Crowley is steeped in the culture of the Italian game. He has the respect of the players, having guided Benetton to their maiden Pro14 play-off and a fine Rainbow Cup triumph. He and Smith have revived Italy’s ‘A’ side, so that players on the cusp of international rugby have more opportunities at a greater level. The age profile of the team continues to drop. The style will be more pragmatic than Smith’s expansive, but risky, blueprint of the past season – a blueprint which, despite its ambition, yielded just six tries in five championship matches.

Italy have the nucleus of a young and talented squad, but bridging the chasm that has opened up between themselves and the rest of the Six Nations is a monstrous challenge.

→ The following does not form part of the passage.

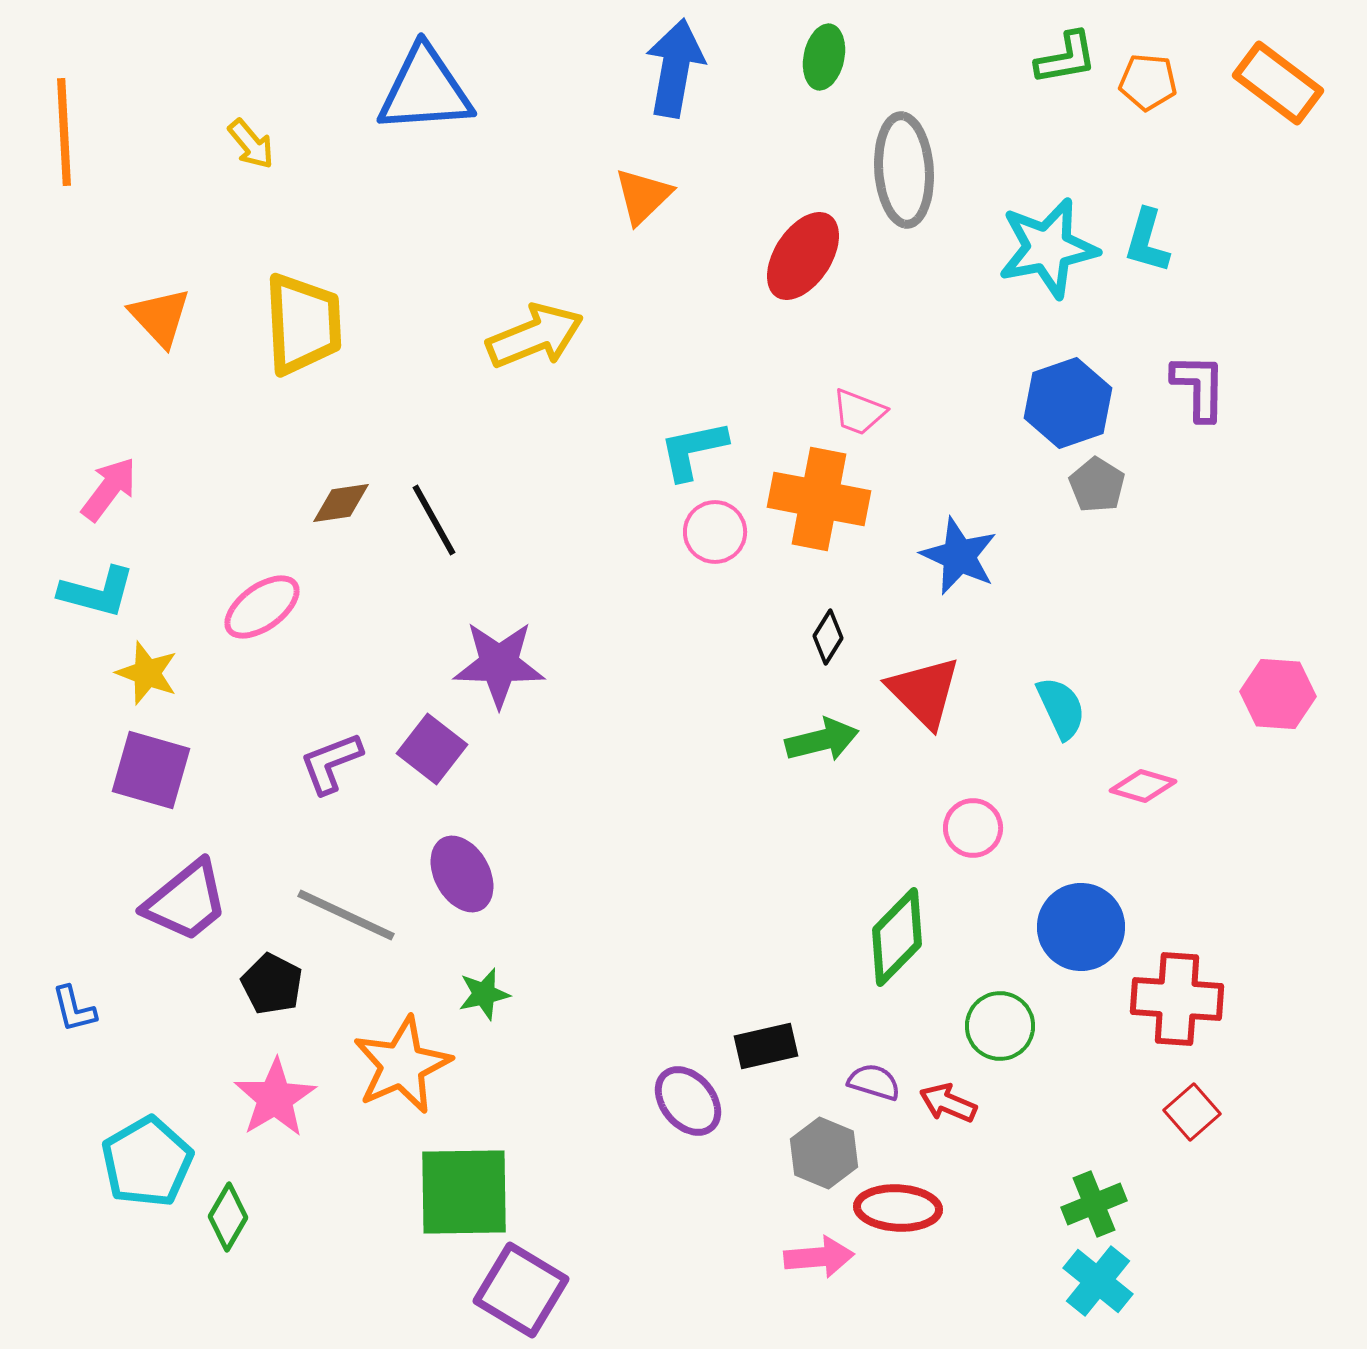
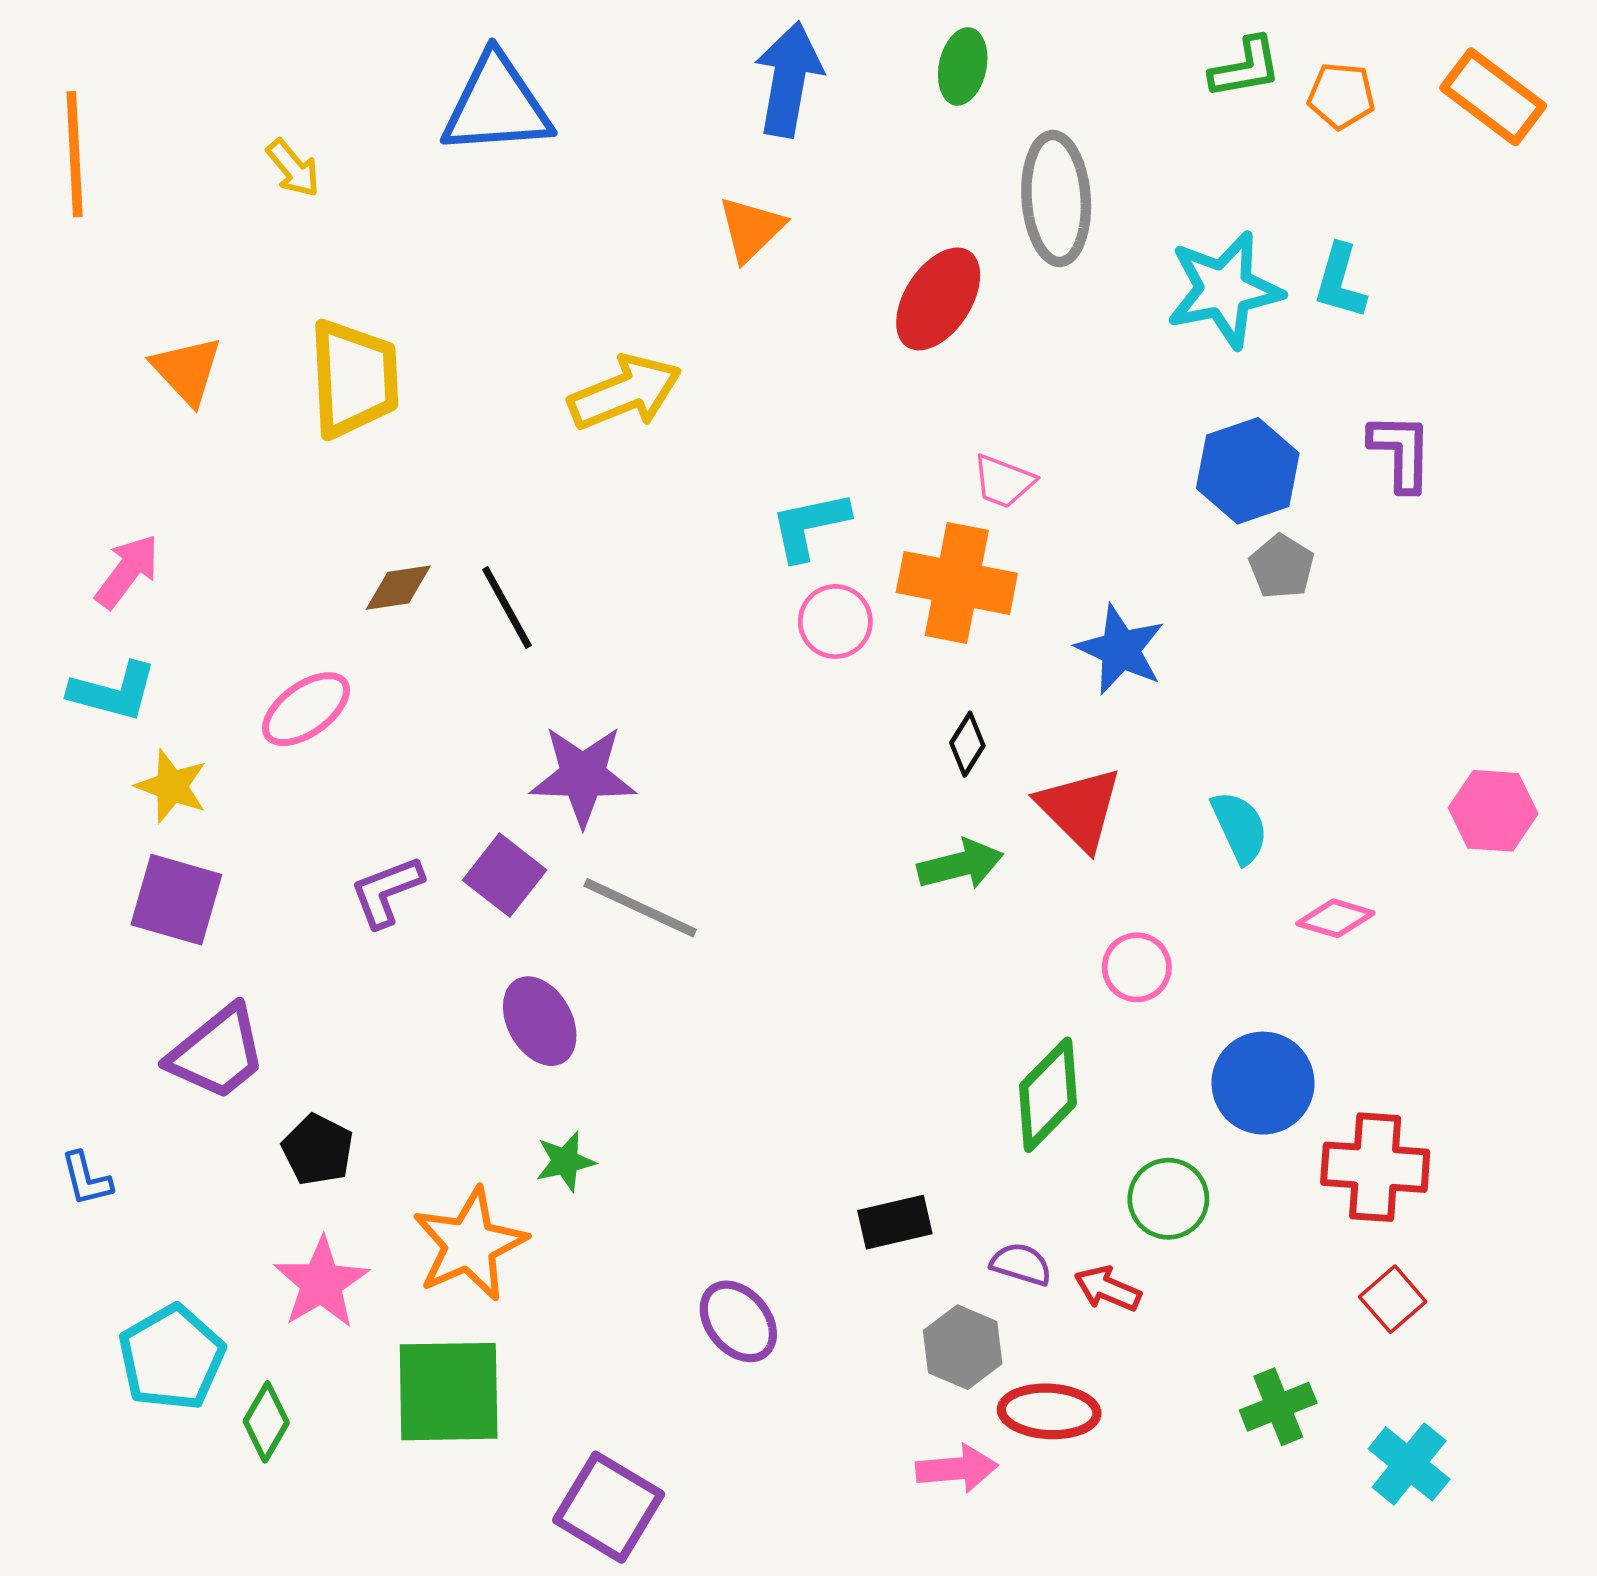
gray line: (346, 915) -> (640, 908), moved
purple ellipse: (688, 1101) -> (738, 1321), moved
green square: (464, 1192) -> (449, 1392), moved
cyan cross: (1098, 1281) -> (1409, 1464), moved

It will take years, if it ever happens.

They were competitive against the All Blacks for an hour, without ever threatening to trouble the illustrious tourists. They were underwhelming against Argentina, plagued by errors and indiscipline and a worrying toothlessness in attack. Their set-piece, once such a formidable weapon, disintegrated. Their propensity to ship points in the final quarter remains a big problem.

Crowley is using the autumn to build depth and assess his cattle. Come 2022, it will have been seven years since Italy won a Six Nations game. He and his green troops must restore their credibility.